───── SUPPLIED DATA ─────

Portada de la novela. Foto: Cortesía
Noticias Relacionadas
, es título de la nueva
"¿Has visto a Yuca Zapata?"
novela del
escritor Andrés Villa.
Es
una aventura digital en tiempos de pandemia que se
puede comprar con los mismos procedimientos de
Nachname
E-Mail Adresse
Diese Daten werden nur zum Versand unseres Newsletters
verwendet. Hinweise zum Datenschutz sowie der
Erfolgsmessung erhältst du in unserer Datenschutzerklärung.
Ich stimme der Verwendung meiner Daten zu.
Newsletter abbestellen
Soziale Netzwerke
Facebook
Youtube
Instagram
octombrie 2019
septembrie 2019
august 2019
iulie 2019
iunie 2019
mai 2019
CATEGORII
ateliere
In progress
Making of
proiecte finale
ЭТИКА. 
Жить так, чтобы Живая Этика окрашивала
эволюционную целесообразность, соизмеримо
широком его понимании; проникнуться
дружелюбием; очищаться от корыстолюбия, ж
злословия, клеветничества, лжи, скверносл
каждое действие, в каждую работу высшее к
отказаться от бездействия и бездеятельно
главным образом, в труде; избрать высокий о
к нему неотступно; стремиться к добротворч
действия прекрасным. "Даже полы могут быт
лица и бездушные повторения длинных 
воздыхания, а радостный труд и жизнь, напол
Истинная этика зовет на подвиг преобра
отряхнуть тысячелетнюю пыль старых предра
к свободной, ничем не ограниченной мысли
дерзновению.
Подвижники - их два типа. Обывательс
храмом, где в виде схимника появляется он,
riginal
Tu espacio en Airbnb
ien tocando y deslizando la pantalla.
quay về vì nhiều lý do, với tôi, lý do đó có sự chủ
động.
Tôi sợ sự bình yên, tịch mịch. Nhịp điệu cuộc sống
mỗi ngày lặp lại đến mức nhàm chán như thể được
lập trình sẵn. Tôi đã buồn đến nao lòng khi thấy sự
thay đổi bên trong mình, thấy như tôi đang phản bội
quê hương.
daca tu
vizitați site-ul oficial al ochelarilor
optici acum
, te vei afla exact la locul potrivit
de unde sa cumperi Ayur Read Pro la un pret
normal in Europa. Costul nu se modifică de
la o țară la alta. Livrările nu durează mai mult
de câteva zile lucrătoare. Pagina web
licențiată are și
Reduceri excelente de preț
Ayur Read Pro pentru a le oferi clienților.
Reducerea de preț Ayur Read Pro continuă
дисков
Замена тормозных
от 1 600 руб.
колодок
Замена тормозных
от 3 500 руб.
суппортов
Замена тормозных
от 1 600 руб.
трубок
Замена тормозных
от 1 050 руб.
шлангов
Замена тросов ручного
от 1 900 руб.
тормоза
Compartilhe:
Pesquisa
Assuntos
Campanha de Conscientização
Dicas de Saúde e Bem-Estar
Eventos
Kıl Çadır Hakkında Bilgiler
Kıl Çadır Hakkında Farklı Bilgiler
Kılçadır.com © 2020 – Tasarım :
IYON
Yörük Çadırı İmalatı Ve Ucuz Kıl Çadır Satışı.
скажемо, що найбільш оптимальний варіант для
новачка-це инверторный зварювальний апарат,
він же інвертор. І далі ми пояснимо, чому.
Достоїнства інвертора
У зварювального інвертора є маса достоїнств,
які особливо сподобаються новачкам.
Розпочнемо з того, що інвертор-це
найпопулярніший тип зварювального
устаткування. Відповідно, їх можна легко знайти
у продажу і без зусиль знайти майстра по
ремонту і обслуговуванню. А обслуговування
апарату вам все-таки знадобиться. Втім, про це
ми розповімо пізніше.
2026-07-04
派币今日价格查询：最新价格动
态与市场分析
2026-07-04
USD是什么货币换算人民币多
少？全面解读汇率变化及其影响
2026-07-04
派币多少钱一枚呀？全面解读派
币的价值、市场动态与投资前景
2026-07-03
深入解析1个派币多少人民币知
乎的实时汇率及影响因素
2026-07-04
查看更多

─────

*ACTION ITEM:* Can you output every line of the listing above as a numbered list, leaving out any blank lines?

*ANSWER TO THIS EXERCISE:*
1. Portada de la novela. Foto: Cortesía
2. Noticias Relacionadas
3. , es título de la nueva
4. "¿Has visto a Yuca Zapata?"
5. novela del
6. escritor Andrés Villa.
7. Es
8. una aventura digital en tiempos de pandemia que se
9. puede comprar con los mismos procedimientos de
10. Nachname
11. E-Mail Adresse
12. Diese Daten werden nur zum Versand unseres Newsletters
13. verwendet. Hinweise zum Datenschutz sowie der
14. Erfolgsmessung erhältst du in unserer Datenschutzerklärung.
15. Ich stimme der Verwendung meiner Daten zu.
16. Newsletter abbestellen
17. Soziale Netzwerke
18. Facebook
19. Youtube
20. Instagram
21. octombrie 2019
22. septembrie 2019
23. august 2019
24. iulie 2019
25. iunie 2019
26. mai 2019
27. CATEGORII
28. ateliere
29. In progress
30. Making of
31. proiecte finale
32. ЭТИКА. 
33. Жить так, чтобы Живая Этика окрашивала
34. эволюционную целесообразность, соизмеримо
35. широком его понимании; проникнуться
36. дружелюбием; очищаться от корыстолюбия, ж
37. злословия, клеветничества, лжи, скверносл
38. каждое действие, в каждую работу высшее к
39. отказаться от бездействия и бездеятельно
40. главным образом, в труде; избрать высокий о
41. к нему неотступно; стремиться к добротворч
42. действия прекрасным. "Даже полы могут быт
43. лица и бездушные повторения длинных 
44. воздыхания, а радостный труд и жизнь, напол
45. Истинная этика зовет на подвиг преобра
46. отряхнуть тысячелетнюю пыль старых предра
47. к свободной, ничем не ограниченной мысли
48. дерзновению.
49. Подвижники - их два типа. Обывательс
50. храмом, где в виде схимника появляется он,
51. riginal
52. Tu espacio en Airbnb
53. ien tocando y deslizando la pantalla.
54. quay về vì nhiều lý do, với tôi, lý do đó có sự chủ
55. động.
56. Tôi sợ sự bình yên, tịch mịch. Nhịp điệu cuộc sống
57. mỗi ngày lặp lại đến mức nhàm chán như thể được
58. lập trình sẵn. Tôi đã buồn đến nao lòng khi thấy sự
59. thay đổi bên trong mình, thấy như tôi đang phản bội
60. quê hương.
61. daca tu
62. vizitați site-ul oficial al ochelarilor
63. optici acum
64. , te vei afla exact la locul potrivit
65. de unde sa cumperi Ayur Read Pro la un pret
66. normal in Europa. Costul nu se modifică de
67. la o țară la alta. Livrările nu durează mai mult
68. de câteva zile lucrătoare. Pagina web
69. licențiată are și
70. Reduceri excelente de preț
71. Ayur Read Pro pentru a le oferi clienților.
72. Reducerea de preț Ayur Read Pro continuă
73. дисков
74. Замена тормозных
75. от 1 600 руб.
76. колодок
77. Замена тормозных
78. от 3 500 руб.
79. суппортов
80. Замена тормозных
81. от 1 600 руб.
82. трубок
83. Замена тормозных
84. от 1 050 руб.
85. шлангов
86. Замена тросов ручного
87. от 1 900 руб.
88. тормоза
89. Compartilhe:
90. Pesquisa
91. Assuntos
92. Campanha de Conscientização
93. Dicas de Saúde e Bem-Estar
94. Eventos
95. Kıl Çadır Hakkında Bilgiler
96. Kıl Çadır Hakkında Farklı Bilgiler
97. Kılçadır.com © 2020 – Tasarım :
98. IYON
99. Yörük Çadırı İmalatı Ve Ucuz Kıl Çadır Satışı.
100. скажемо, що найбільш оптимальний варіант для
101. новачка-це инверторный зварювальний апарат,
102. він же інвертор. І далі ми пояснимо, чому.
103. Достоїнства інвертора
104. У зварювального інвертора є маса достоїнств,
105. які особливо сподобаються новачкам.
106. Розпочнемо з того, що інвертор-це
107. найпопулярніший тип зварювального
108. устаткування. Відповідно, їх можна легко знайти
109. у продажу і без зусиль знайти майстра по
110. ремонту і обслуговуванню. А обслуговування
111. апарату вам все-таки знадобиться. Втім, про це
112. ми розповімо пізніше.
113. 2026-07-04
114. 派币今日价格查询：最新价格动
115. 态与市场分析
116. 2026-07-04
117. USD是什么货币换算人民币多
118. 少？全面解读汇率变化及其影响
119. 2026-07-04
120. 派币多少钱一枚呀？全面解读派
121. 币的价值、市场动态与投资前景
122. 2026-07-03
123. 深入解析1个派币多少人民币知
124. 乎的实时汇率及影响因素
125. 2026-07-04
126. 查看更多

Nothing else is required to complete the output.